What the hell happened today with Dick Smith?
Editor's response: Thanks for your letter. Analyst James Samson has updated subscribers on the share price move in Dick Smith here.
Growth First model portfolio
In the Growth First model portfolio, are you placing stop loss on these equities?
Editor's response: Thanks for your letter. Our analyst Simon Dumaresq will update subscribers if and when any of the stocks become sell calls.
I have been following James Samson's articles on G8 Education, in which he speaks so highly of the company.
If the recommendation is to buy this stock, how do you explain why the price has fallen over recent months by some 16 per cent and has fallen again today?
Does someone know something we don't know?
James Samson's response: Thanks for your letter.
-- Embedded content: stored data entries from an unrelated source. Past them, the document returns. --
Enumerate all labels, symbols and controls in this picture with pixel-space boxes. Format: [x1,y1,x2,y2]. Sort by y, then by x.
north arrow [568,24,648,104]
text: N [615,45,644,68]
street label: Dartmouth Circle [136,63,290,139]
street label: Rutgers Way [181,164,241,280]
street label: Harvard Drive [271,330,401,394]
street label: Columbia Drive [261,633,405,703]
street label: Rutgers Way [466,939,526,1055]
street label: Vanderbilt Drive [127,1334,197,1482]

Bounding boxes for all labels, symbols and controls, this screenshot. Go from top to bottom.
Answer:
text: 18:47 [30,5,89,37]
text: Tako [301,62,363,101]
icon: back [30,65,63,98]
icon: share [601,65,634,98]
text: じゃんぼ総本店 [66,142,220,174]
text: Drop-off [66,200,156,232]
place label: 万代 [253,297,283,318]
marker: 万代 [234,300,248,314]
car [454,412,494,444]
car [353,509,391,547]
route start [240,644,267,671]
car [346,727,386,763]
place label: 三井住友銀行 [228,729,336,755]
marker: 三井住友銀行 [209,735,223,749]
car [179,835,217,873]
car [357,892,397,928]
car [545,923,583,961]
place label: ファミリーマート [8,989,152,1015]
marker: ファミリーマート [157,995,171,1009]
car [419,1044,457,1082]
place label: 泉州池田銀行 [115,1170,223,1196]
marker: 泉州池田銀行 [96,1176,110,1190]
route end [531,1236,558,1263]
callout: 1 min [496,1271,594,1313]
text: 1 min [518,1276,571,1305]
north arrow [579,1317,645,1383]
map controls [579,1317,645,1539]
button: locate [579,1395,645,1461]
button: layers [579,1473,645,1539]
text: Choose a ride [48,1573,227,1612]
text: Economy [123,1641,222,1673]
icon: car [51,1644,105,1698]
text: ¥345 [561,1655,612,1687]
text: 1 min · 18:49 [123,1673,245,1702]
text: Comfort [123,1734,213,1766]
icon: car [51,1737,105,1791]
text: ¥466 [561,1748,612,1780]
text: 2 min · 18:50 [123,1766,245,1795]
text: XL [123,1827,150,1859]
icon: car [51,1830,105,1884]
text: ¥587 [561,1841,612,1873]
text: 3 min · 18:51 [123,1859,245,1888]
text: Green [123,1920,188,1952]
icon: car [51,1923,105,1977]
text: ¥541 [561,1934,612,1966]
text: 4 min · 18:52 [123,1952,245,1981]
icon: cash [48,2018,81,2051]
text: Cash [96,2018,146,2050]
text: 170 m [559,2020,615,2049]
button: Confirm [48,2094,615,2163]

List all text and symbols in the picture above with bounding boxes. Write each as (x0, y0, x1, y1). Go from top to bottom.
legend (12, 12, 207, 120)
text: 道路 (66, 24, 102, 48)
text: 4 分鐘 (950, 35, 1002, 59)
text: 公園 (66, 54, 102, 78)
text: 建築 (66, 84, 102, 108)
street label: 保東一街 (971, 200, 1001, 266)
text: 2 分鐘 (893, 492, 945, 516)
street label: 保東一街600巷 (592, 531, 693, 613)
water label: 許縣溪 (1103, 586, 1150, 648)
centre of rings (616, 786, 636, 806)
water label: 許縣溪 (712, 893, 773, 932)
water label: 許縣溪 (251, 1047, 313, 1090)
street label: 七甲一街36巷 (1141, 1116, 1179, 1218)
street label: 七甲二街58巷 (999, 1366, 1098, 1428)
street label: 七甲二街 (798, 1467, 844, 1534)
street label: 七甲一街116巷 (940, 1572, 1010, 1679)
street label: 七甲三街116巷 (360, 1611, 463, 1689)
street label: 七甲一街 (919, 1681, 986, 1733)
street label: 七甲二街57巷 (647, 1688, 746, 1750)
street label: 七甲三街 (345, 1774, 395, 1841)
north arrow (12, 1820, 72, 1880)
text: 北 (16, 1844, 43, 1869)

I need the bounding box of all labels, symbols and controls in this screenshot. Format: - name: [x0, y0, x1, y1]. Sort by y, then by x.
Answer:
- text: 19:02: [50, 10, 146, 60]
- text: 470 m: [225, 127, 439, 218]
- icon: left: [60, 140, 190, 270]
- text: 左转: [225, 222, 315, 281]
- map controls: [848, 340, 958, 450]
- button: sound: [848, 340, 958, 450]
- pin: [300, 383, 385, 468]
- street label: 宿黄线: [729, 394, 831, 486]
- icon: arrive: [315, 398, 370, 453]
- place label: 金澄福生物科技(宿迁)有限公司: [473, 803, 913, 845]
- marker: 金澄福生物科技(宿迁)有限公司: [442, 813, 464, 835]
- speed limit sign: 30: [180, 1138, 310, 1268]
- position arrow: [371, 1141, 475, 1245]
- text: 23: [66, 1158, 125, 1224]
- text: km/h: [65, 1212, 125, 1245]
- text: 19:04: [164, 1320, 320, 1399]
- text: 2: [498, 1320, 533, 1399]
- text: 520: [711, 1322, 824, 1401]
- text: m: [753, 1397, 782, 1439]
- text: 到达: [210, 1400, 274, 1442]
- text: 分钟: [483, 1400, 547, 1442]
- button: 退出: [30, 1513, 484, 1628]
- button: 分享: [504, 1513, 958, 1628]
At this stage I think it is important to point out that the timing of our recommendation came when the market and the share price were a lot higher than the current level. GEM was $3.50 (now $3.10, a fall of 11.4 per cent), and the market was 5368.6 (now 5084.1, down 5.3 per cent). So, GEM has fallen more than the broader market.
I think that it is important to point out that it is a business that is somewhat divisive in terms of shareholder sentiment, as the stigma of risk in 'corporatised childcare' still remains all these years after the Eddie Groves and ABC learning fallout. That said, we remain of the view that GEM's dividend is attractive, and the company's operating profits have steadily risen such that the company is a good growth prospect. In addition, we keep close tabs on risks in this business, and feel that the perception of risks may be unwarranted. That said, sentiment may take some time to turn around.
I think this one may require some patience, but in the meantime our objective of taking a strong income stream in a growing business should be well achieved.